Lawyer for Indigenous Contends Government Delayed Spill Reports

VANCOUVER, British Columbia (Reuters) – A Squamish Nation lawyer told a Canadian Court on Tuesday that the government delayed sharing critical documents about spill risks related to expanding its oil pipeline, in some cases waiting until after the conclusion of consultations with indigenous communities.

The Squamish Nation received government reports on the impact of marine spills from an expanded Trans Mountain pipeline only after the government's consultations with its officials had concluded in June, Michelle Bradley, a lawyer for Squamish said in the Federal Court of Appeal in Vancouver.

When it did receive the reports – peer reviews of indigenous groups' expert reports – Squamish discovered too late for discussion that the government's own scientists agreed with the communities that much is not understood about how spilled bitumen would react in bodies of water.

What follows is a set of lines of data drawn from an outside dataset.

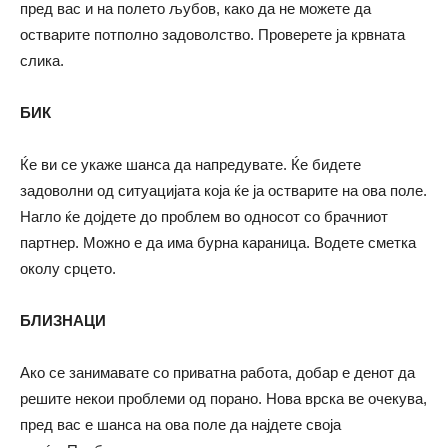
пред вас и на полето љубов, како да не можете да
остварите потполно задоволство. Проверете ја крвната
слика.
БИК
Ќе ви се укаже шанса да напредувате. Ќе бидете
задоволни од ситуацијата која ќе ја остварите на ова поле.
Нагло ќе дојдете до проблем во односот со брачниот
партнер. Можно е да има бурна караница. Водете сметка
околу срцето.
БЛИЗНАЦИ
Ако се занимавате со приватна работа, добар е денот да
решите некои проблеми од порано. Нова врска ве очекува,
пред вас е шанса на ова поле да најдете своја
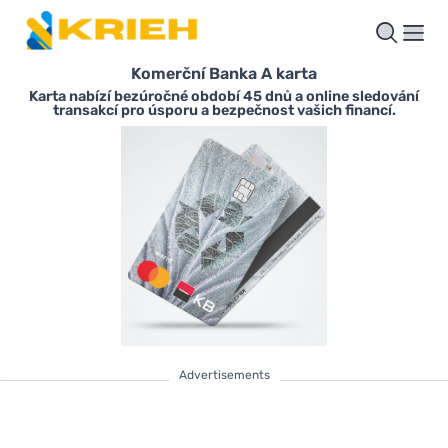
Komerční Banka A karta
Karta nabízí bezúročné období 45 dnů a online sledování
transakcí pro úsporu a bezpečnost vašich financí.
Advertisements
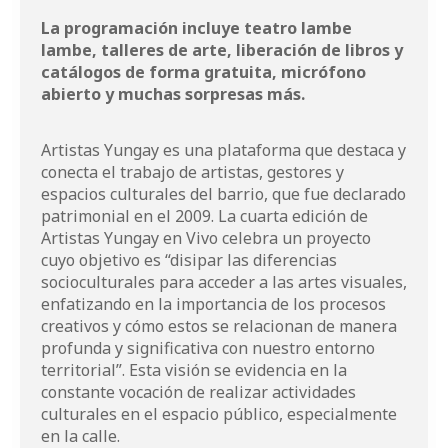
La programación incluye teatro lambe
lambe, talleres de arte, liberación de libros y
catálogos de forma gratuita, micrófono
abierto y muchas sorpresas más.
Artistas Yungay
es una plataforma que destaca y
conecta el trabajo de artistas, gestores y
espacios culturales del barrio, que fue declarado
patrimonial en el 2009. La cuarta edición de
Artistas Yungay en Vivo celebra un proyecto
cuyo objetivo es “disipar las diferencias
socioculturales para acceder a las artes visuales,
enfatizando en la importancia de los procesos
creativos y cómo estos se relacionan de manera
profunda y significativa con nuestro entorno
territorial”. Esta visión se evidencia en la
constante vocación de realizar actividades
culturales en el espacio público, especialmente
en la calle.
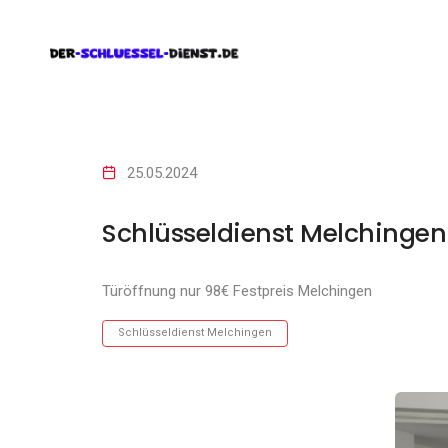
25.05.2024
Schlüsseldienst Melchingen
Türöffnung nur 98€ Festpreis Melchingen
Schlüsseldienst Melchingen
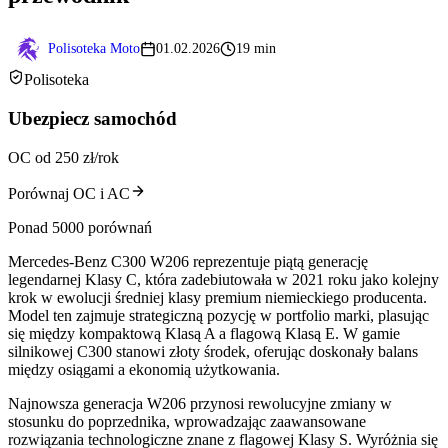
Polisoteka Moto
01.02.2026
19 min
Polisoteka
Ubezpiecz samochód
OC od 250 zł/rok
Porównaj OC i AC
Ponad 5000 porównań
Mercedes-Benz C300 W206 reprezentuje piątą generację
legendarnej Klasy C, która zadebiutowała w 2021 roku jako kolejny
krok w ewolucji średniej klasy premium niemieckiego producenta.
Model ten zajmuje strategiczną pozycję w portfolio marki, plasując
się między kompaktową Klasą A a flagową Klasą E. W gamie
silnikowej C300 stanowi złoty środek, oferując doskonały balans
między osiągami a ekonomią użytkowania.
Najnowsza generacja W206 przynosi rewolucyjne zmiany w
stosunku do poprzednika, wprowadzając zaawansowane
rozwiązania technologiczne znane z flagowej Klasy S. Wyróżnia się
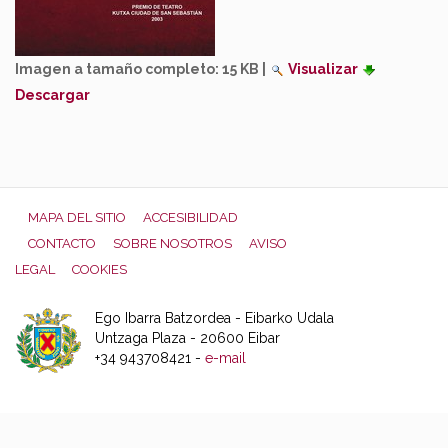
Imagen a tamaño completo:
15 KB
|
Visualizar
Descargar
MAPA DEL SITIO
ACCESIBILIDAD
CONTACTO
SOBRE NOSOTROS
AVISO
LEGAL
COOKIES
Ego Ibarra Batzordea - Eibarko Udala
Untzaga Plaza - 20600 Eibar
+34 943708421 -
e-mail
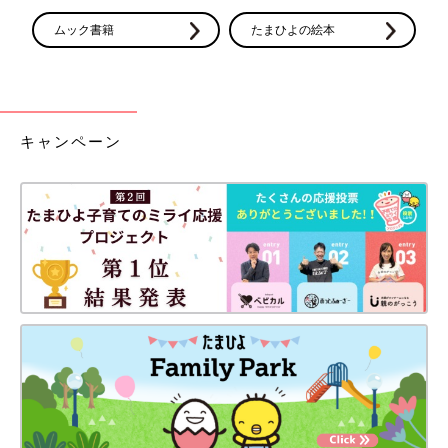
ムック書籍
たまひよの絵本
キャンペーン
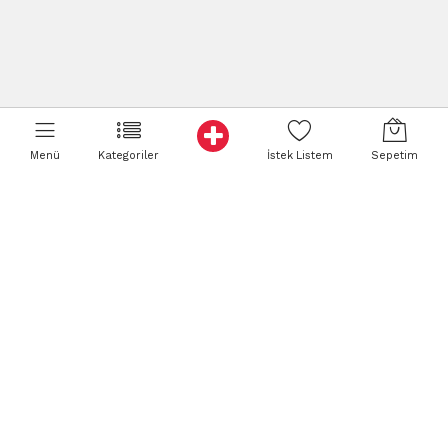
Menü
Kategoriler
İstek Listem
Sepetim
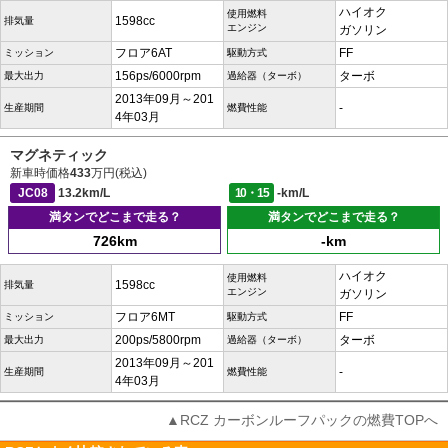
ハイオク
使用燃料
1598cc
排気量
エンジン
ガソリン
フロア6AT
FF
ミッション
駆動方式
156ps/6000rpm
ターボ
最大出力
過給器（ターボ）
2013年09月～201
-
生産期間
燃費性能
4年03月
マグネティック
新車時価格
433
万円(税込)
JC08
13.2km/L
10・15
-km/L
満タンでどこまで走る？
満タンでどこまで走る？
726km
-km
ハイオク
使用燃料
1598cc
排気量
エンジン
ガソリン
フロア6MT
FF
ミッション
駆動方式
200ps/5800rpm
ターボ
最大出力
過給器（ターボ）
2013年09月～201
-
生産期間
燃費性能
4年03月
▲RCZ カーボンルーフパックの燃費TOPへ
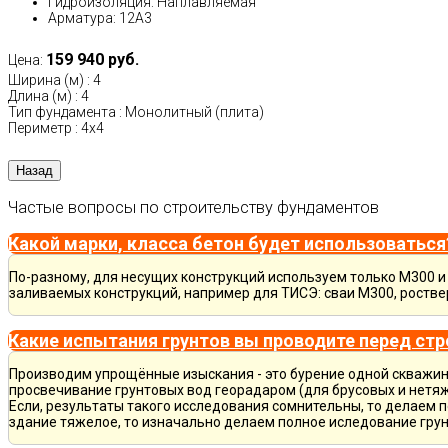
Гидроизоляция: Наплавляемая
Арматура: 12А3
159 940 руб.
Цена:
Ширина (м)
:
4
Длина (м)
:
4
Тип фундамента
:
Монолитный (плита)
Периметр
:
4х4
Частые вопросы по строительству фундаментов
Какой марки, класса бетон будет использоваться
По-разному, для несущих конструкций используем только М300 и 
заливаемых конструкций, например для ТИСЭ: сваи М300, ростве
Какие испытания грунтов вы проводите перед ст
Производим упрощённые изыскания - это бурение одной скважины
просвечивание грунтовых вод георадаром (для брусовых и нетяж
Если, результаты такого исследования сомнительны, то делаем 
здание тяжелое, то изначально делаем полное иследование грун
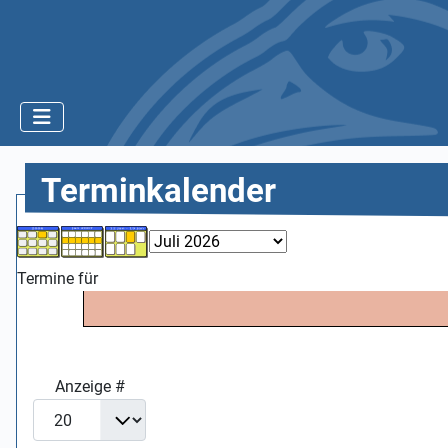
Terminkalender
Termine für
Anzeige #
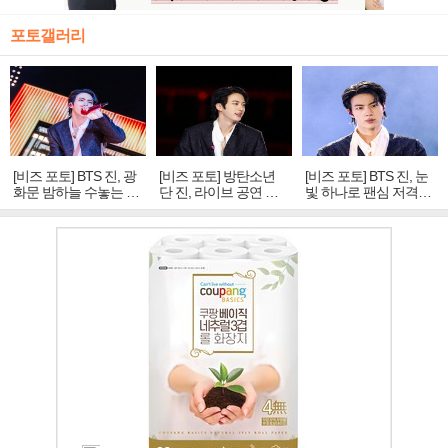
포토갤러리
[비즈 포토] BTS 진, 광
[비즈 포토] 방탄소년
[비즈 포토] BTS 진, 눈
화문 밤하늘 수놓는 '비
단 진, 라이브 공연 중
빛 하나로 팬심 저격…
주얼 킹'의 열창
빛나는 독보적 아우라
독보적 카리스마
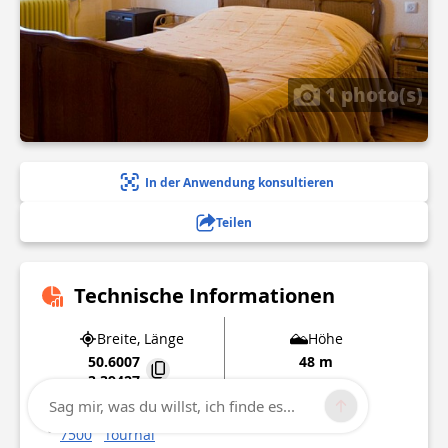
1 photo(s)
In der Anwendung konsultieren
Teilen
Technische Informationen
Breite, Länge
Höhe
50.6007
48 m
3.39427
Sag mir, was du willst, ich finde es...
40 Boulevard du Roi Albert
7500
Tournai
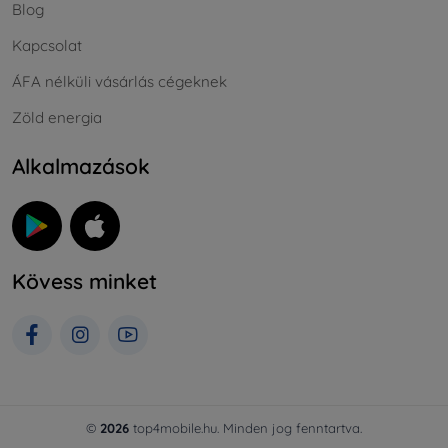
Blog
Kapcsolat
ÁFA nélküli vásárlás cégeknek
Zöld energia
Alkalmazások
Kövess minket
©
2026
top4mobile.hu. Minden jog fenntartva.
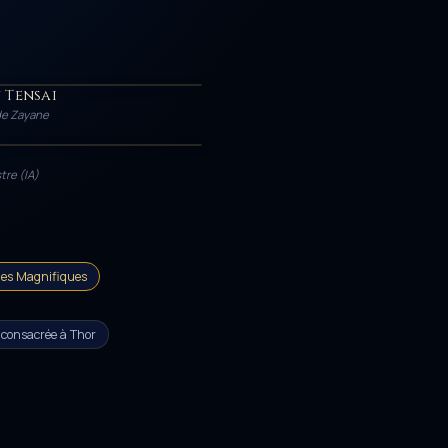
 Tensai
 de Zayane
NAGE
tre (IA)
des Magnifiques
 consacrée à Thor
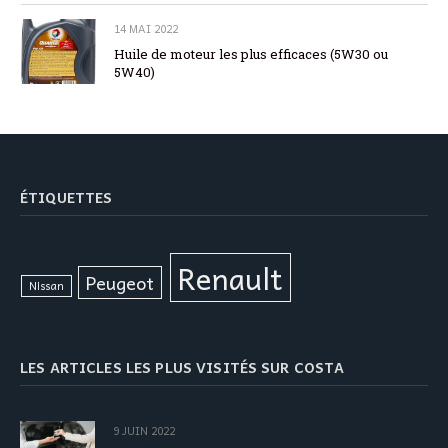
14 MAI 2022
Huile de moteur les plus efficaces (5W30 ou
5W40)
ÉTIQUETTES
Renault
Peugeot
Nissan
LES ARTICLES LES PLUS VISITÉS SUR COSTA
9 JUIN 2022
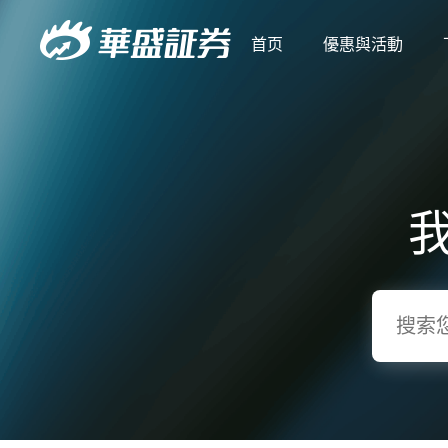
首页
優惠與活動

The hearing began on Monday and is scheduled to last through Wednesday. The court agreed in September to consider concerns from four indigenous groups that the government's consultations this year were insufficient.

The legal challenge is the latest for Trans Mountain, which is one of several stalled pipeline expansions proposed to ease congested export channels.

"Information was disclosed far too late," Bradley said. "It took place in a flurry of activity at the very end or even after the consultative process."

The Canadian government is scheduled to argue its position later on Tuesday.

The Trans Mountain expansion would nearly triple capacity to move 890,000 barrels of oil per day from Alberta to a port terminal near Vancouver. Construction continues despite the court challenge.